Exercise – List each line below that contains the word "lowest".

[Records excerpted from a collection]
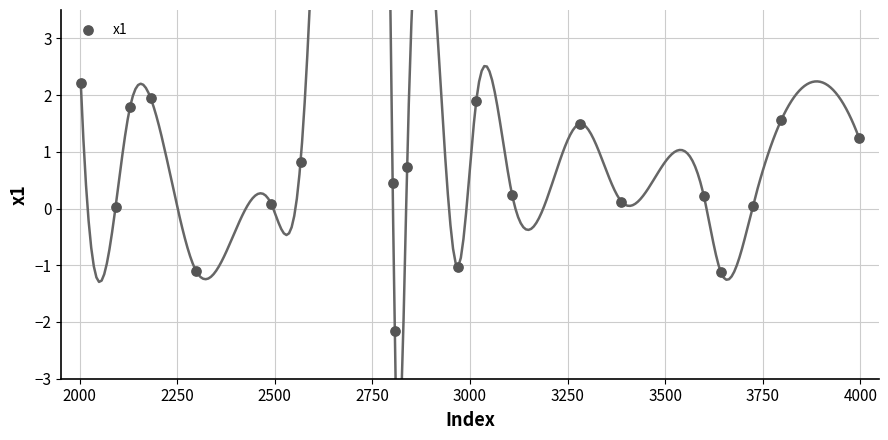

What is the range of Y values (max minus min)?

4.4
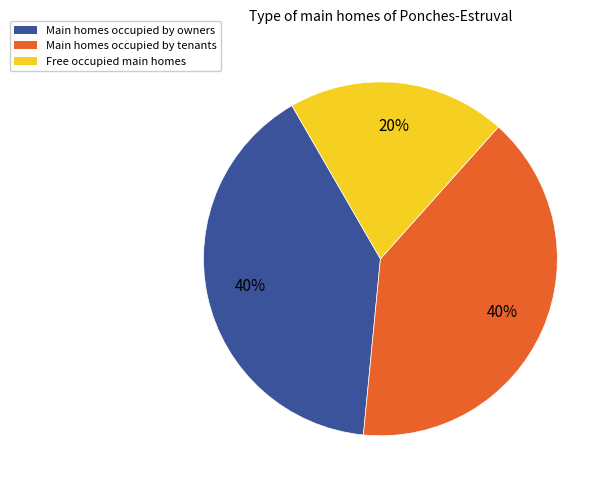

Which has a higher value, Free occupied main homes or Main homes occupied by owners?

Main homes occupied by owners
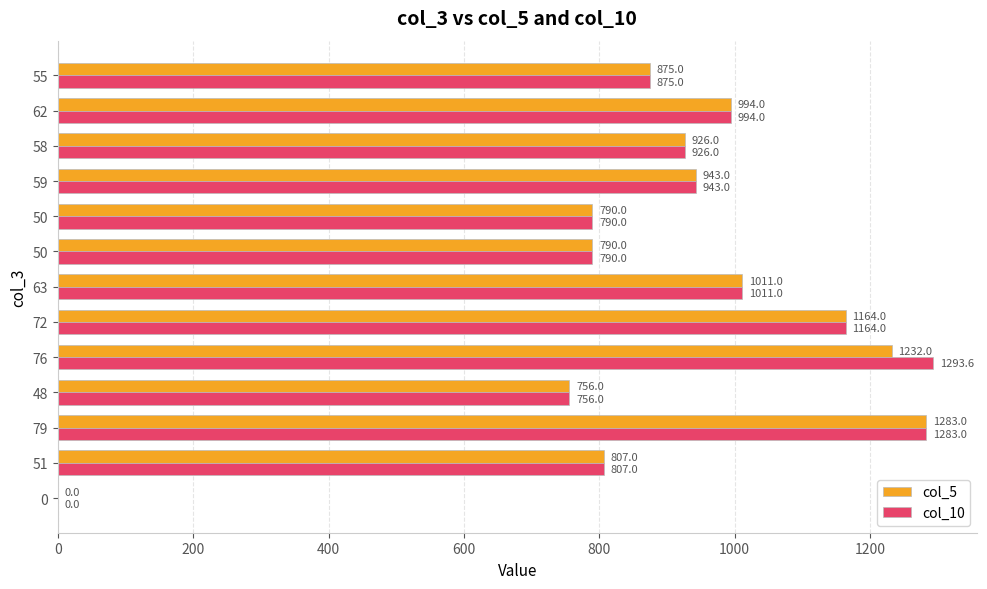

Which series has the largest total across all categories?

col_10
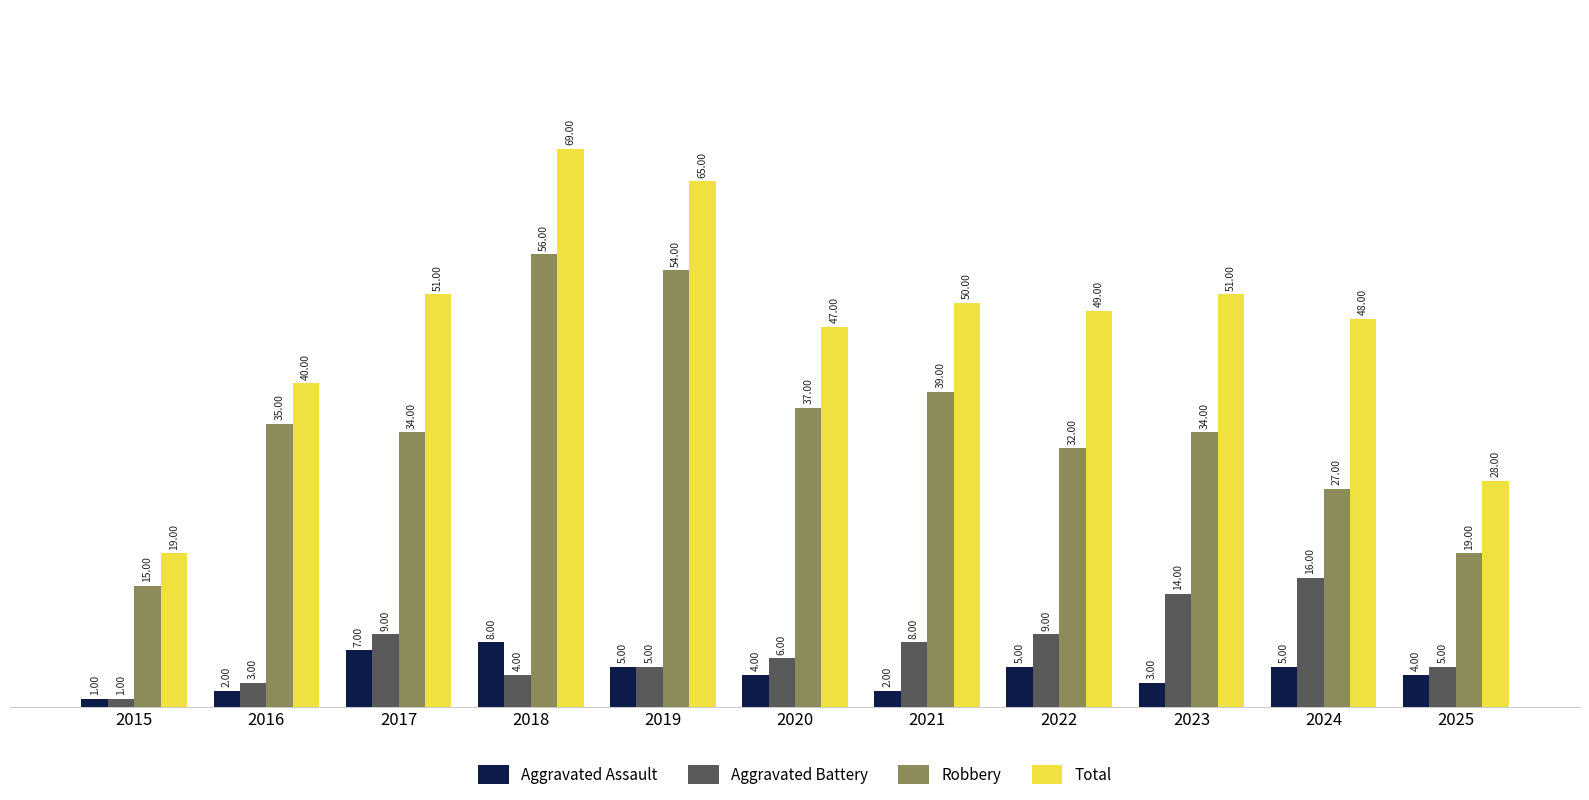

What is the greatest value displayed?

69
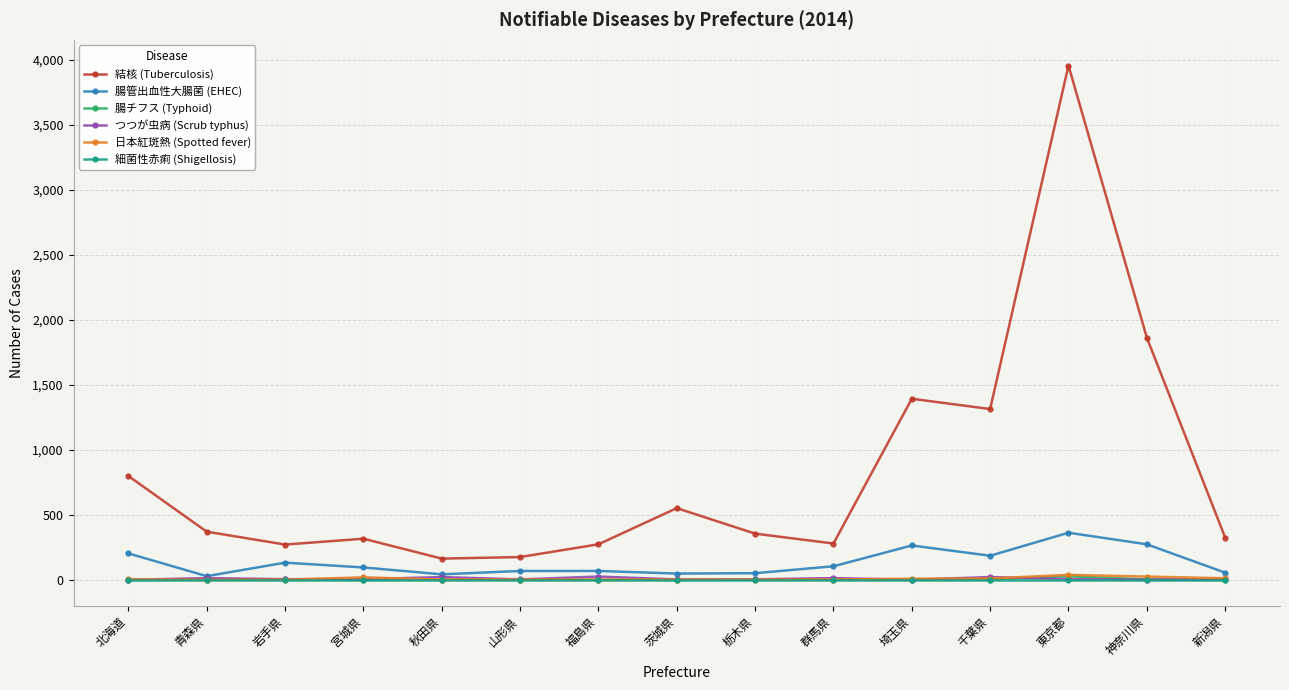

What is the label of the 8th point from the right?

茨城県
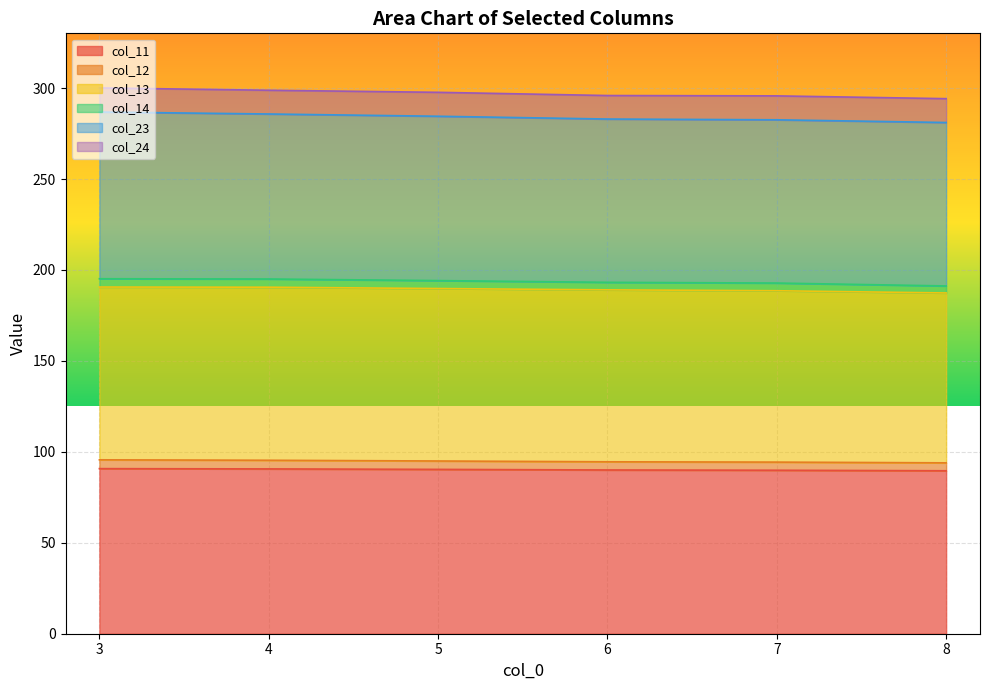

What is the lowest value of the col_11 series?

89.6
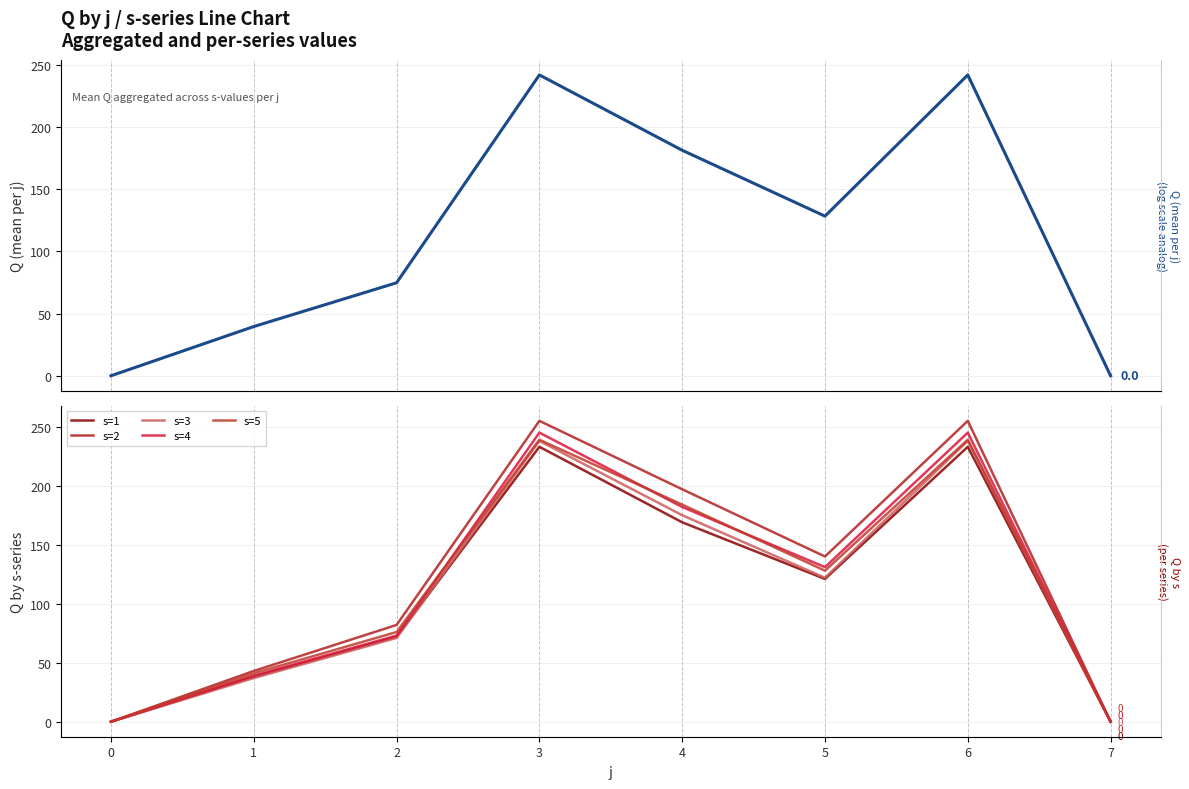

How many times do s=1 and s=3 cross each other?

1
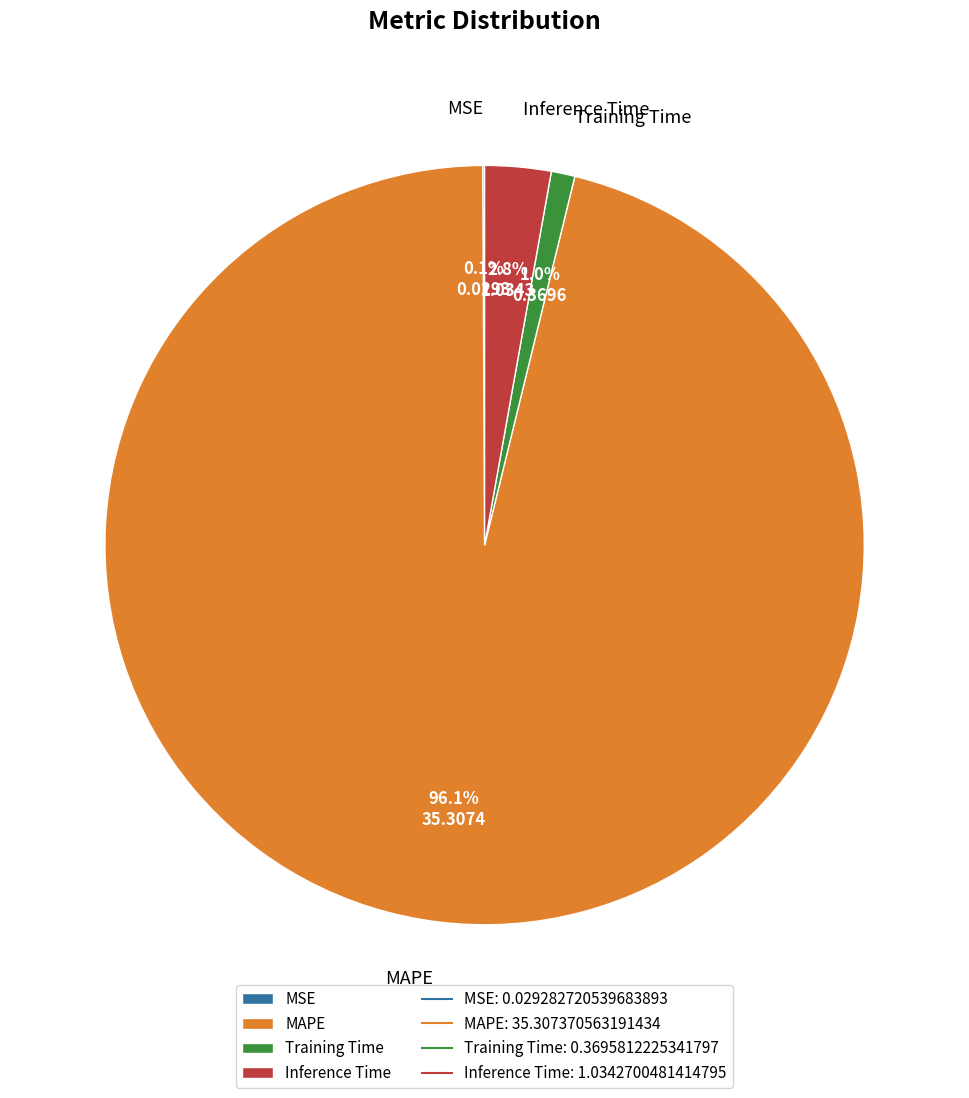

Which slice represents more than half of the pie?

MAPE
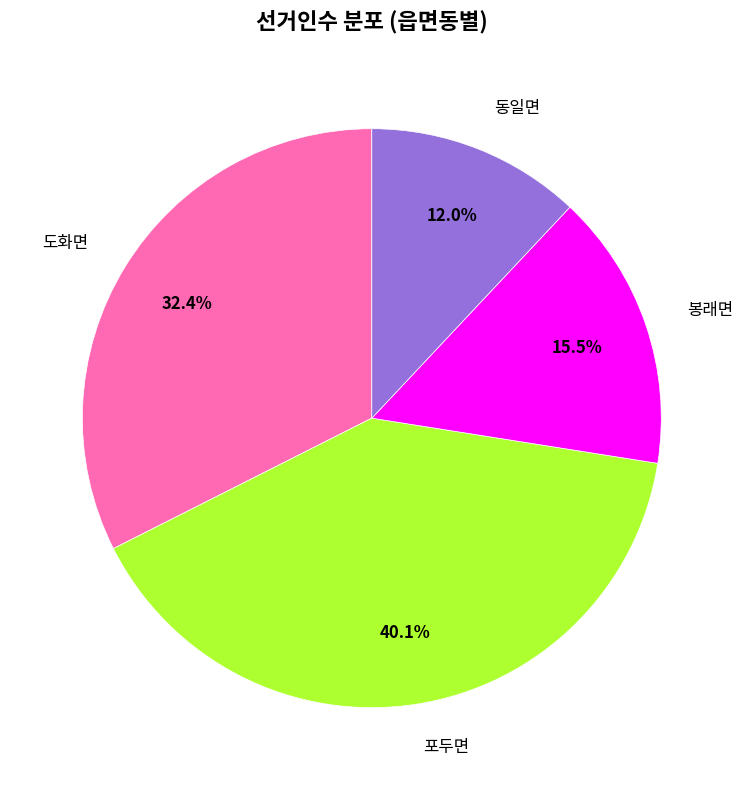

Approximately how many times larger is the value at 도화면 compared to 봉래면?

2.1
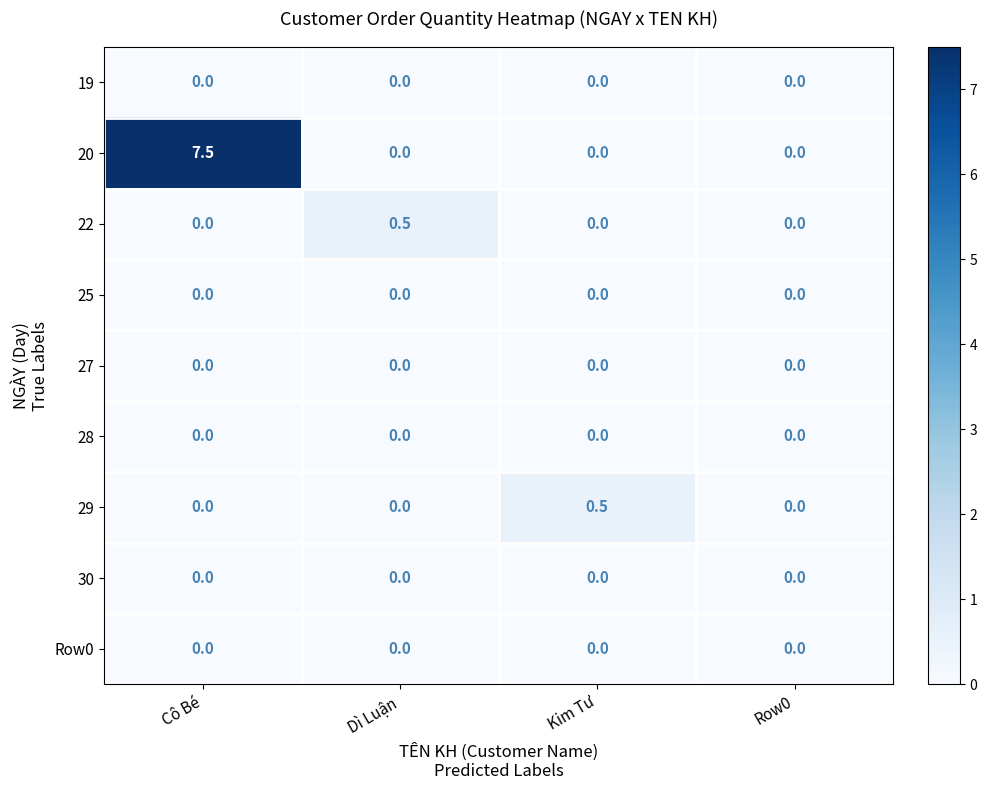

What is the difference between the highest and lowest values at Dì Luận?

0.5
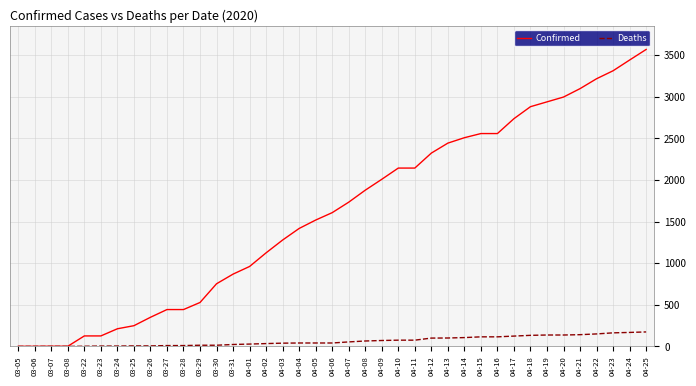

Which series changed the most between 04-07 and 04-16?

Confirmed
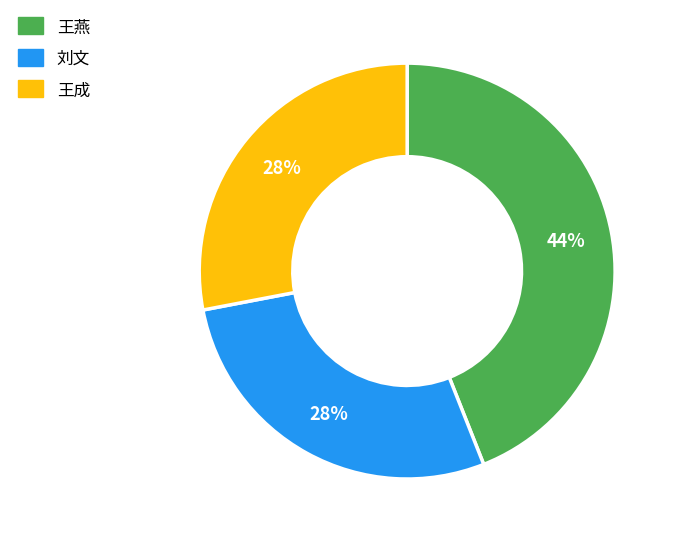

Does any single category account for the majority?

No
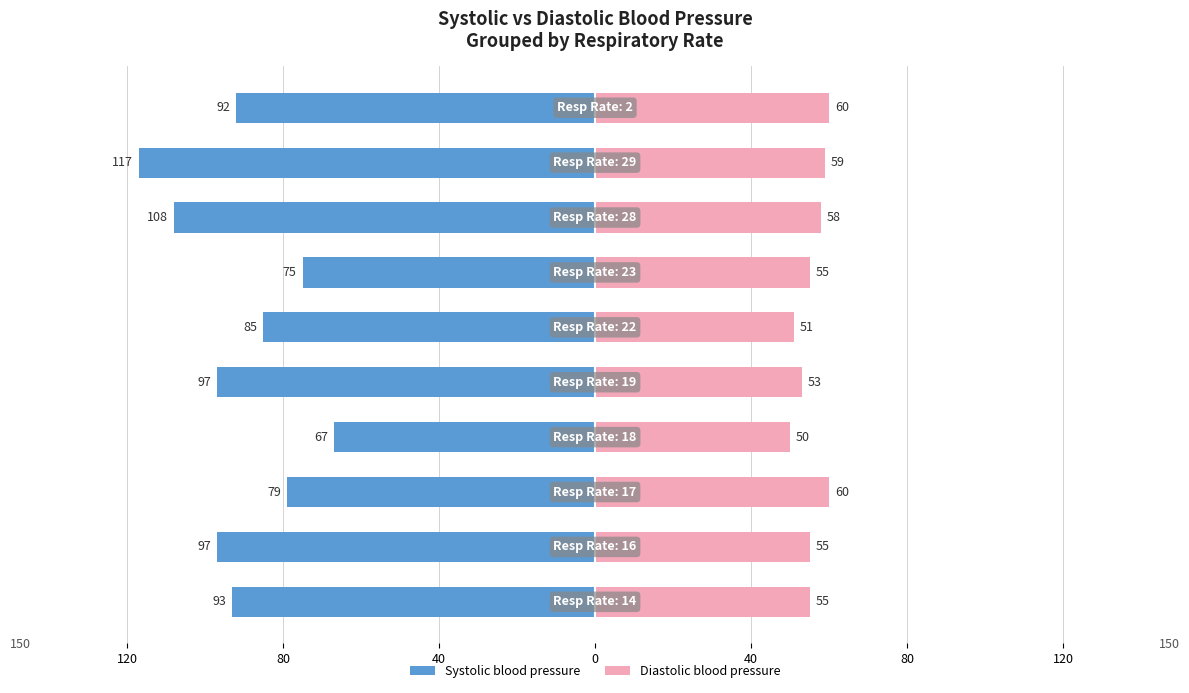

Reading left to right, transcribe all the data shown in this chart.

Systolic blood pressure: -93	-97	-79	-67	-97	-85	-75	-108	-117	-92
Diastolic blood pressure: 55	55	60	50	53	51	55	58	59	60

Output of the task –
What is the lowest value of the col_11 series?
What is the difference between the highest and lowest values at Dì Luận?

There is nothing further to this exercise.